- [Problem to work on] In the copy, include no images, and repeat each entry precisely as written.

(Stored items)
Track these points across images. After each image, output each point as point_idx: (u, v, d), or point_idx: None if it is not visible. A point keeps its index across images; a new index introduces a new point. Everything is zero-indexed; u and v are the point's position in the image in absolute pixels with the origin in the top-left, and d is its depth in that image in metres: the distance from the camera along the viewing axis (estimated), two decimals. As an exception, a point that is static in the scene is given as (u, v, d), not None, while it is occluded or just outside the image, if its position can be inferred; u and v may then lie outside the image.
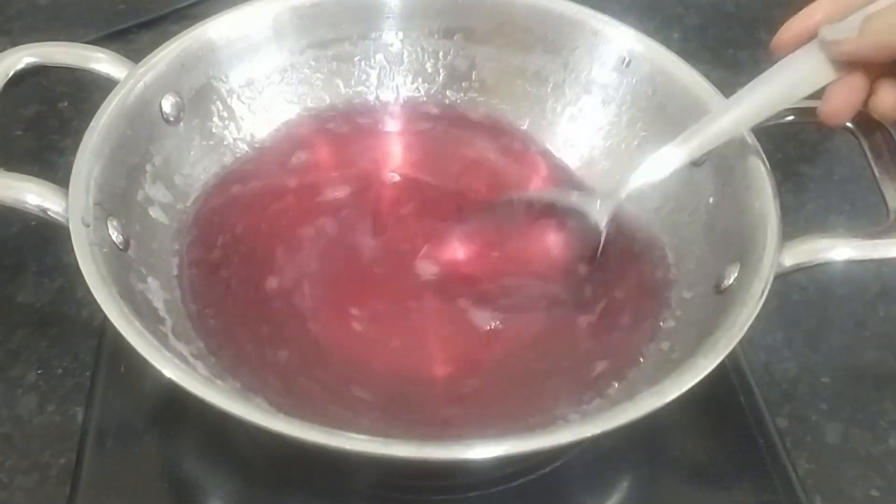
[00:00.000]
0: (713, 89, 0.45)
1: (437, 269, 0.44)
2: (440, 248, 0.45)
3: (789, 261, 0.38)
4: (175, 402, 0.41)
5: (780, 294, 0.38)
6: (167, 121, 0.45)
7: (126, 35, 0.62)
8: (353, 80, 0.51)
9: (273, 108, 0.50)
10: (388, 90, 0.52)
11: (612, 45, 0.48)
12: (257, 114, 0.49)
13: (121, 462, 0.40)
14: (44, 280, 0.47)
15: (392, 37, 0.51)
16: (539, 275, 0.45)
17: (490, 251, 0.45)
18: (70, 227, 0.36)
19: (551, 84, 0.50)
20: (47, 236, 0.48)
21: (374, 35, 0.51)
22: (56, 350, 0.45)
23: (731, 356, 0.36)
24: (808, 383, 0.46)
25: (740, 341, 0.35)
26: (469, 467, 0.36)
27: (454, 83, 0.52)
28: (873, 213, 0.55)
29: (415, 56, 0.51)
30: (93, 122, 0.41)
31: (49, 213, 0.37)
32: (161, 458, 0.40)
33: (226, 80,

- [Exercise solution]
Track these points across images. After each image, output each point as point_idx: (u, v, d), or point_idx: None if it is not visible. A point keeps its index across images; a new index introduces a new point. Everything is zero-indexed; u and v are the point's position in the image in absolute pixels with the origin in the top-left, and d is its depth in that image in metres: the distance from the camera along the viewing axis (estimated), two decimals. As an exception, a point that is static in the scene is given as (u, v, d), not None, while it is occluded or just outside the image, if its position can be inferred; u and v may then lie outside the image.
[00:00.000]
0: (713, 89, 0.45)
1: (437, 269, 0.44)
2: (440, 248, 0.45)
3: (789, 261, 0.38)
4: (175, 402, 0.41)
5: (780, 294, 0.38)
6: (167, 121, 0.45)
7: (126, 35, 0.62)
8: (353, 80, 0.51)
9: (273, 108, 0.50)
10: (388, 90, 0.52)
11: (612, 45, 0.48)
12: (257, 114, 0.49)
13: (121, 462, 0.40)
14: (44, 280, 0.47)
15: (392, 37, 0.51)
16: (539, 275, 0.45)
17: (490, 251, 0.45)
18: (70, 227, 0.36)
19: (551, 84, 0.50)
20: (47, 236, 0.48)
21: (374, 35, 0.51)
22: (56, 350, 0.45)
23: (731, 356, 0.36)
24: (808, 383, 0.46)
25: (740, 341, 0.35)
26: (469, 467, 0.36)
27: (454, 83, 0.52)
28: (873, 213, 0.55)
29: (415, 56, 0.51)
30: (93, 122, 0.41)
31: (49, 213, 0.37)
32: (161, 458, 0.40)
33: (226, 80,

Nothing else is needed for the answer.